WHAT THIS EXERCISE ASKS:
1. In the Nexus operator management guide, on which port does the operator expose its health endpoints?
2. Write the next part of the Nexus operator management guide, starting after its last line.

PROVIDED TEXT:

Management & Operations¶

Day-to-day management and operational procedures for the Nexus Kubernetes Operator.

Operator Management¶

Check Status¶

./operator-nexus-dev.sh status

Expected healthy output:

✓ Operator is installed
  Status: installed
  Version: latest
  Namespace: nexus-system
  Ready replicas: 1/1

✓ Operator is healthy and running

View Logs¶

# Stream logs
kubectl -n nexus-system logs -f deployment/nexus-operator

# Last 100 lines
kubectl -n nexus-system logs deployment/nexus-operator --tail=100

# Logs with timestamps
kubectl -n nexus-system logs deployment/nexus-operator --timestamps

Restart Operator¶

kubectl -n nexus-system rollout restart deployment/nexus-operator

Scale Operator¶

# Not recommended - operator should run as single replica
kubectl -n nexus-system scale deployment/nexus-operator --replicas=1

Capability Management¶

List All Capabilities¶

kubectl get nexuscapabilities -A
# or
kubectl get tc -A

Get Capability Details¶

kubectl describe nexuscapability <name> -n <namespace>

Watch Capability Status¶

kubectl get nexuscapabilities -A -w

Update Capability¶

Edit the CR and apply:

kubectl edit nexuscapability <name> -n <namespace>
# or
kubectl apply -f updated-capability.yaml

Delete Capability¶

kubectl delete nexuscapability <name> -n <namespace>

Deletion Policy

The deletionPolicy in the CR spec determines whether AWS resources are deleted or retained.

Monitoring¶

Health Endpoints¶

The operator exposes health endpoints on port 8080:

Endpoint	Purpose
`/healthz`	Liveness probe
`/readyz`	Readiness probe
`/metrics`	Prometheus metrics

Check Health Manually¶

# From within cluster
kubectl -n nexus-system exec -it deploy/nexus-operator -- curl localhost:8080/healthz
kubectl -n nexus-system exec -it deploy/nexus-operator -- curl localhost:8080/readyz

Prometheus Metrics¶

kubectl -n nexus-system exec -it deploy/nexus-operator -- curl localhost:8080/metrics

Available metrics:

# HELP nexus_operator_reconciliations_total Total number of reconciliations
# TYPE nexus_operator_reconciliations_total counter
nexus_operator_reconciliations_total 0

# HELP nexus_operator_ready Operator readiness status
# TYPE nexus_operator_ready gauge
nexus_operator_ready 1

Application Updates (Quick Deploy)¶

For code-only changes (no operator or infrastructure changes), use deploy-app-changes.sh:

cd /opt/mycode/nexus/nexus-deployer/kube-operator
./deploy-app-changes.sh

This script:

Builds ai-job-engine (backend) and nexus-ui (frontend) Docker images
Pushes both to ECR
Deletes existing pods to trigger a rollout with the new images
Waits for all pods to be Ready

Application Lifecycle¶

Deploy¶

kubectl create namespace myapp-dev
kubectl apply -f myapp-dev.yaml

Update¶

Edit the YAML (e.g., change image tag or replica count) and reapply:

kubectl apply -f myapp-dev.yaml

Scale¶

kubectl patch tc myapp-dev -n myapp-dev --type=merge \
  -p '{"spec":{"frontend":{"replicas":5}}}'

Delete¶

kubectl delete tc myapp-dev -n myapp-dev

deletionPolicy: Delete - Operator removes all AWS resources (DynamoDB, S3, Glue, SSM, Secrets, IAM)

RECORDS PROVIDED:
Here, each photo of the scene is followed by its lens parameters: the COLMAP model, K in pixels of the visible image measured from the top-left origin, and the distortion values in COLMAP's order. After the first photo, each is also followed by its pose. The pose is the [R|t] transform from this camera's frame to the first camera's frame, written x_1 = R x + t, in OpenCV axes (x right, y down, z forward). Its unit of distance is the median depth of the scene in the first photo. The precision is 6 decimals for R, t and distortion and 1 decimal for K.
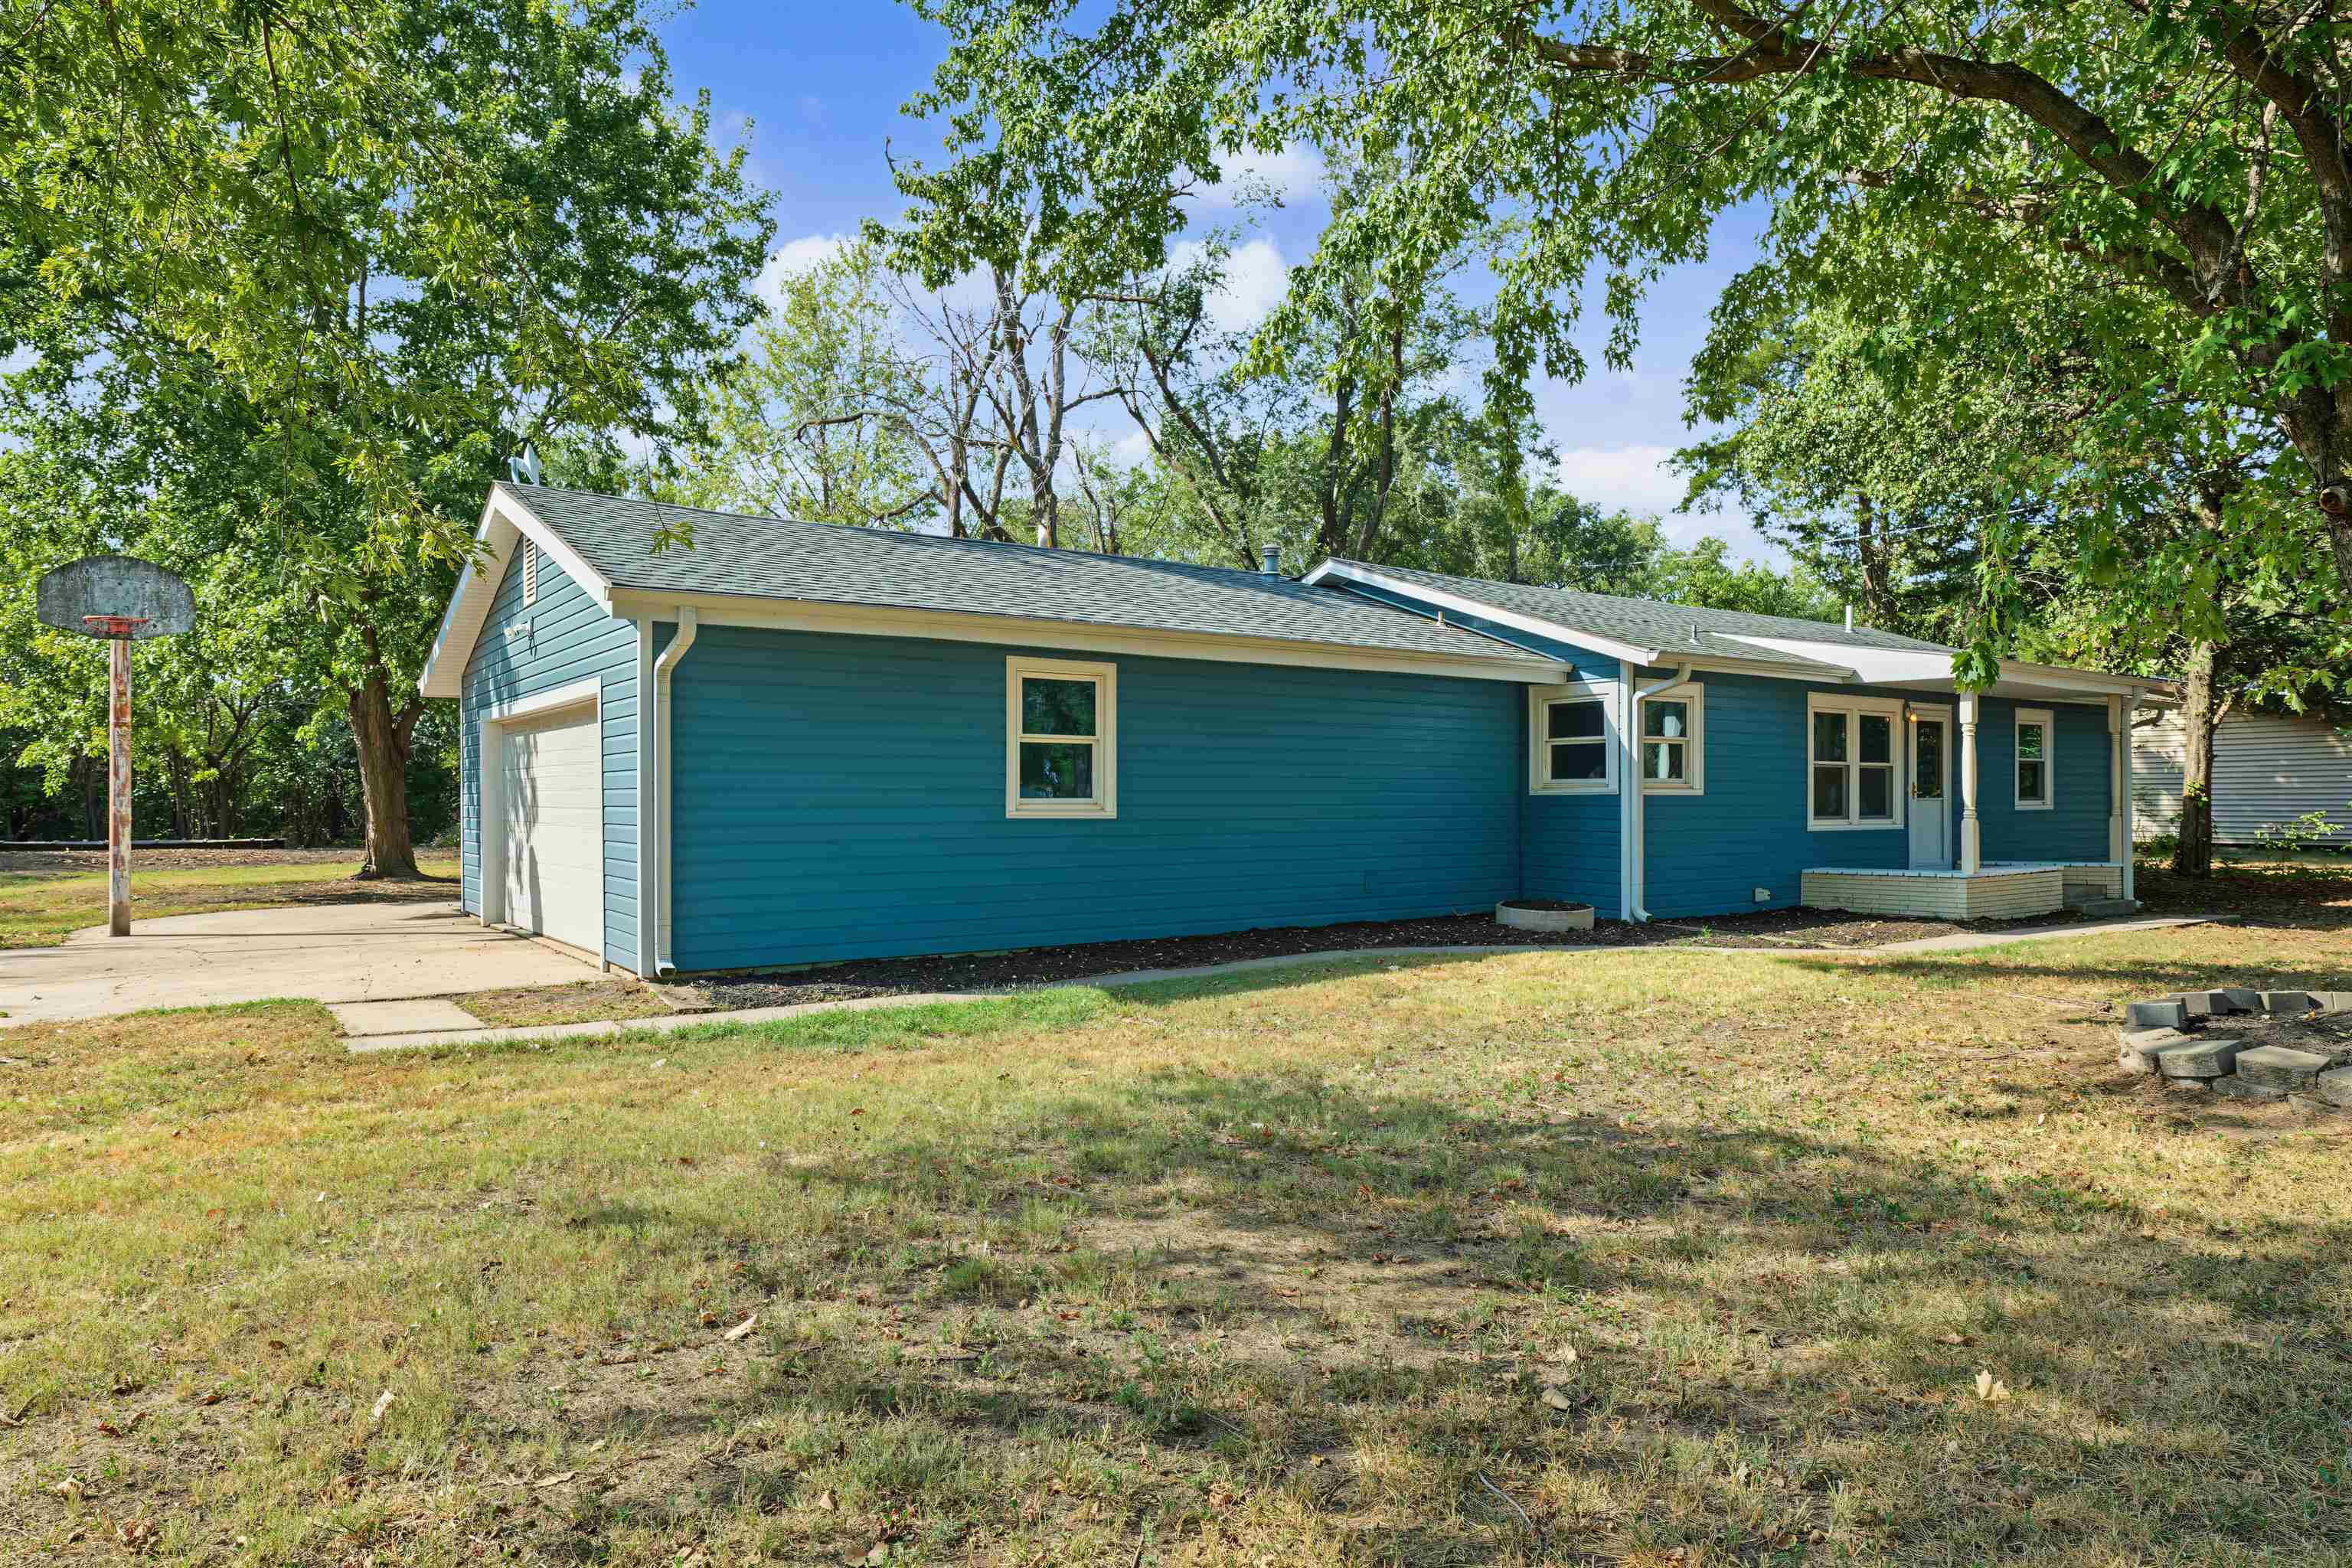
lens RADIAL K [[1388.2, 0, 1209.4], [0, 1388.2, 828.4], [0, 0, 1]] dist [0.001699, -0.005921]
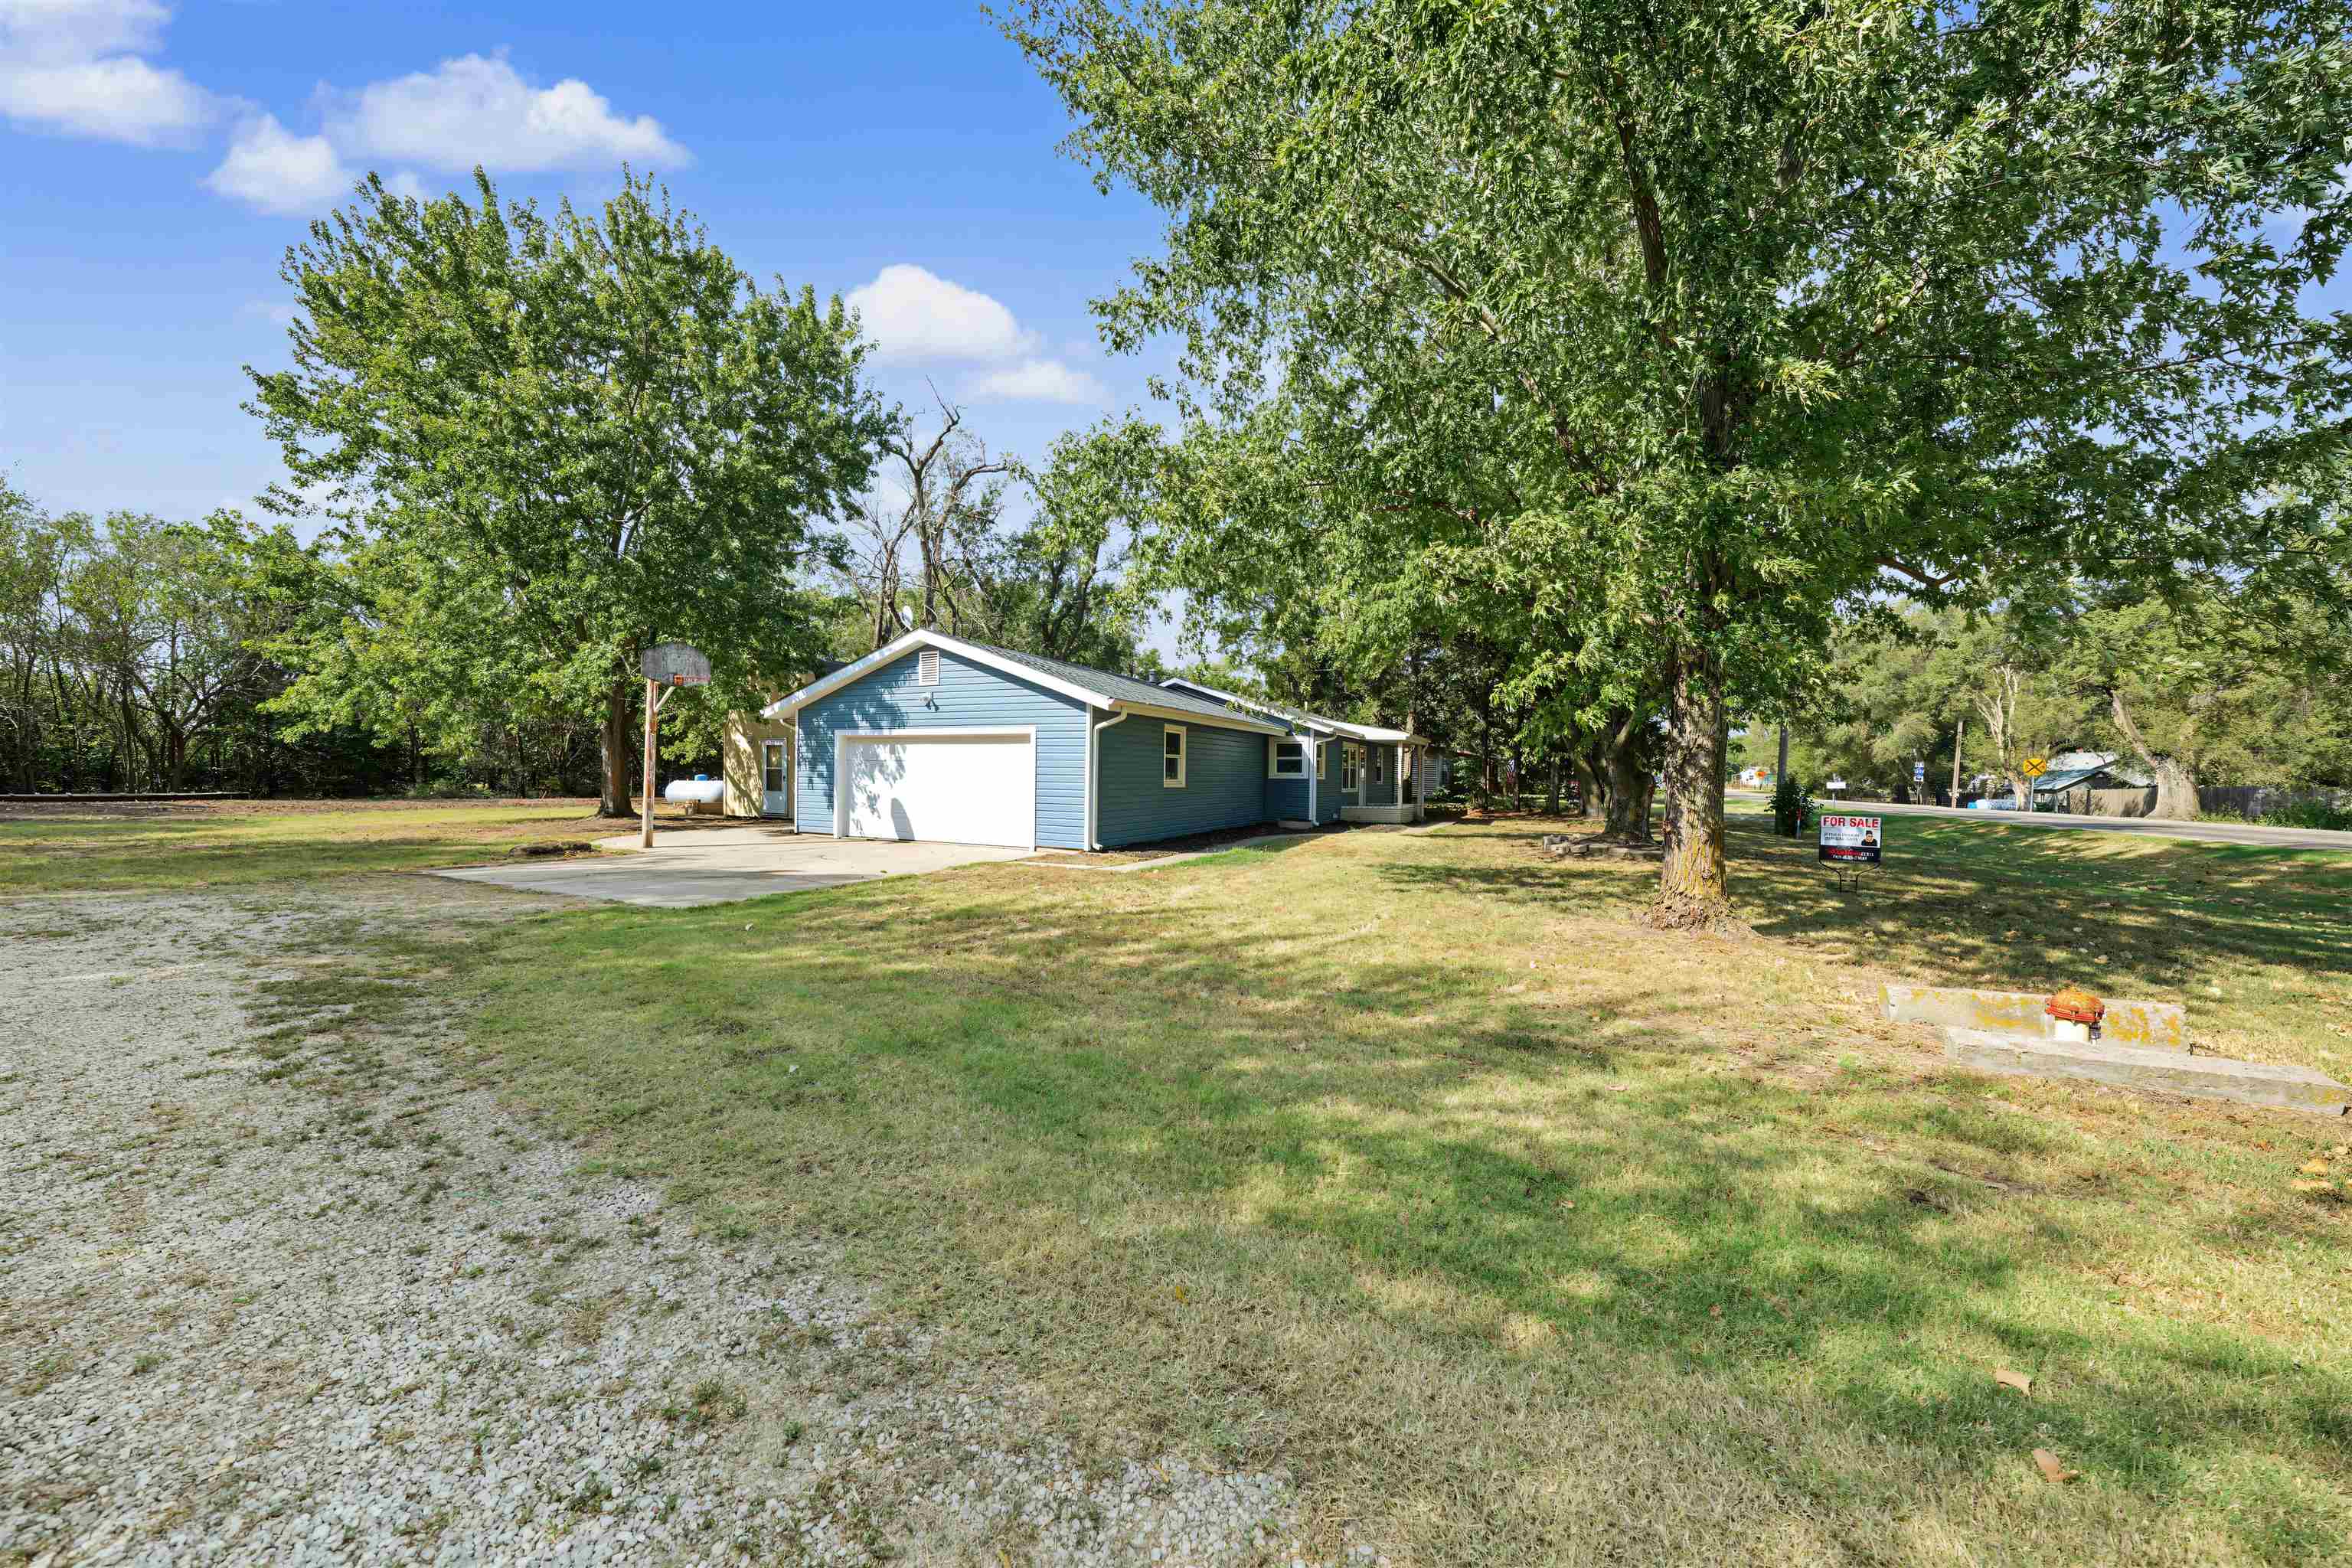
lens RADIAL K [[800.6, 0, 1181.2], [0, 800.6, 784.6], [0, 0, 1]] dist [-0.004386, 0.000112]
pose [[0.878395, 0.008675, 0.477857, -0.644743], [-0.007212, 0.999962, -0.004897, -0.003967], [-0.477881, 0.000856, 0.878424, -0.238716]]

* * *

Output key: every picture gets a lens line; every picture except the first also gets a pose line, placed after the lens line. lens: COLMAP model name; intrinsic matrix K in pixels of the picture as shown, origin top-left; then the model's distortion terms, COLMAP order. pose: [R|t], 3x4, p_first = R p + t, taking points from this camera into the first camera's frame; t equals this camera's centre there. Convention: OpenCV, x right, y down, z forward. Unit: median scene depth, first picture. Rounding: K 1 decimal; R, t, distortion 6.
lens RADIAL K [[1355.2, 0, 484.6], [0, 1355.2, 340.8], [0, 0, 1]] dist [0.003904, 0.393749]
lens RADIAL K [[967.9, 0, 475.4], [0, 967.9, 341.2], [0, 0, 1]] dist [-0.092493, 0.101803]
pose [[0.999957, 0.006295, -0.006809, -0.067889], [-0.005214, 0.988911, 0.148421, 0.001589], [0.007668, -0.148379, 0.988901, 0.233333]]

SET OF ANSWERS:
1. Port 8080.

2.
deletionPolicy: Retain - Operator keeps AWS resources, only removes K8s workloads

Real-Time Monitoring¶

# Watch deployment step-by-step
./operator-nexus-dev.sh monitor

# Watch a specific capability
./operator-nexus-dev.sh monitor nexus-ai-prod/nexus-ai-prod

The monitor shows a live-updating table with each step's status, duration, and resources created.

Post-Deployment Verification¶

./operator-nexus-dev.sh verify-capability

This runs 4 verification sections:

AWS Resources - DynamoDB tables (ACTIVE), S3 buckets (accessible), SSM parameters, Secrets, Glue database, IAM role (IRSA check)
Kubernetes Resources - Pods (Running/Ready), Services, Ingress (ALB address), ServiceAccount (IRSA annotation)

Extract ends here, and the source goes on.